Pancreatic cancer campaign has caused controversy and outrage with its slogan having patients wish they had more common types of cancer such as breast and testicular. Some say this is insensitive to breast cancer patients and people who lost loved ones to the disease. Why would they have such a slogan, then?

The campaign aimed at raising awareness of pancreatic cancer by stirring some kind of cancer type 'envy'. It was launched by the charity Pancreatic Cancer Action. Cancers like breast cancer are more common and they are in the light of public awareness. Their survival rate is tied to early detection by regular tests.

On the other hand, pancreatic cancer has a 3% survival rate and a five-year expectant life or survival. This survival rate is 85% in breast cancer and 97% in pancreatic cancer.

The ads (which are in the links below) feature pancreatic cancer patients saying "I wish I had testicular cancer" and "I wish I had breast cancer". Meanwhile, information about symptoms and statistics of survival appear on the screen.  

The critics say the ad is "horribly insensitive" and "repugnant".

The charity founder, Ali Stunt, diagnosed with pancreatic cancer, defends the campaign:

"When I was diagnosed I was horrified to learn the survival rate and actually found myself wishing I had a different type of cancer. 
"I understand that any type of cancer is a horrible, horrible disease - not least metastatic breast cancer [that which has spread] - and would not wish cancer on anyone.
'But there are patients with pancreatic cancer who would prefer to have another type with a better prognosis [such as breast or testicular]. 
'Eighty-two per cent of patients with pancreatic cancer will die within a year and the average life expectancy is four-six months.'
She added that many patients have not even heard of pancreatic cancer before they are diagnosed with the disease - despite it being the ninth most common cancer in the UK and fifth most common cause of cancer death, killing 8,000 people in the country every year.

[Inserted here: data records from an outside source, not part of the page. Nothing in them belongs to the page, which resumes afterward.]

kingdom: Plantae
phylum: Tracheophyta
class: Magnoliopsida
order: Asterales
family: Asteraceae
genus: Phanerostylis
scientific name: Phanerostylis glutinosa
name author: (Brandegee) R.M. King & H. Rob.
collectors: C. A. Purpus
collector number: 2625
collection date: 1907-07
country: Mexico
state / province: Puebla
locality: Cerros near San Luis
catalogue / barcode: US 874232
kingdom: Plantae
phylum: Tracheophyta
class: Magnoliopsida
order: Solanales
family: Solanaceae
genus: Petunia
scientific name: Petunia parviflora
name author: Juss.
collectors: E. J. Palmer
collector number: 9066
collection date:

She adds, "Awareness is key to early diagnosis and this is particularly true for pancreatic cancer. 
"In our case, despite the best efforts of ourselves and other pancreatic cancer organisations, for 40 years, pancreatic cancer patients in the UK have faced the same grim prognosis.'
But in a statement, Chris Askew, Chief Executive of Breakthrough Breast Cancer, said:  'We strongly dispute any message which suggests that one type of cancer is preferable to another.
'"e believe Pancreatic Cancer Action’s recent campaign does just this. I’ve yet to meet a man or woman with breast cancer who would consider themselves in any way fortunate to have received a diagnosis.
"It’s utterly misleading to imply that breast cancer is a more desirable form of the disease. Cancer does not discriminate; 12,000 women die each year from breast cancer in the UK and more than 8,000 people die each year from pancreatic cancer, which is truly devastating.
"More than 160,000 people lost their lives to cancer in the UK in 2011, we must avoid a "competition in cancer" and work together to stop this unacceptable burden.
"Of course we acknowledge the work of all charities dedicated to stopping cancer, and hope that we can collaborate to stop people from getting, and dying from, all types of the disease."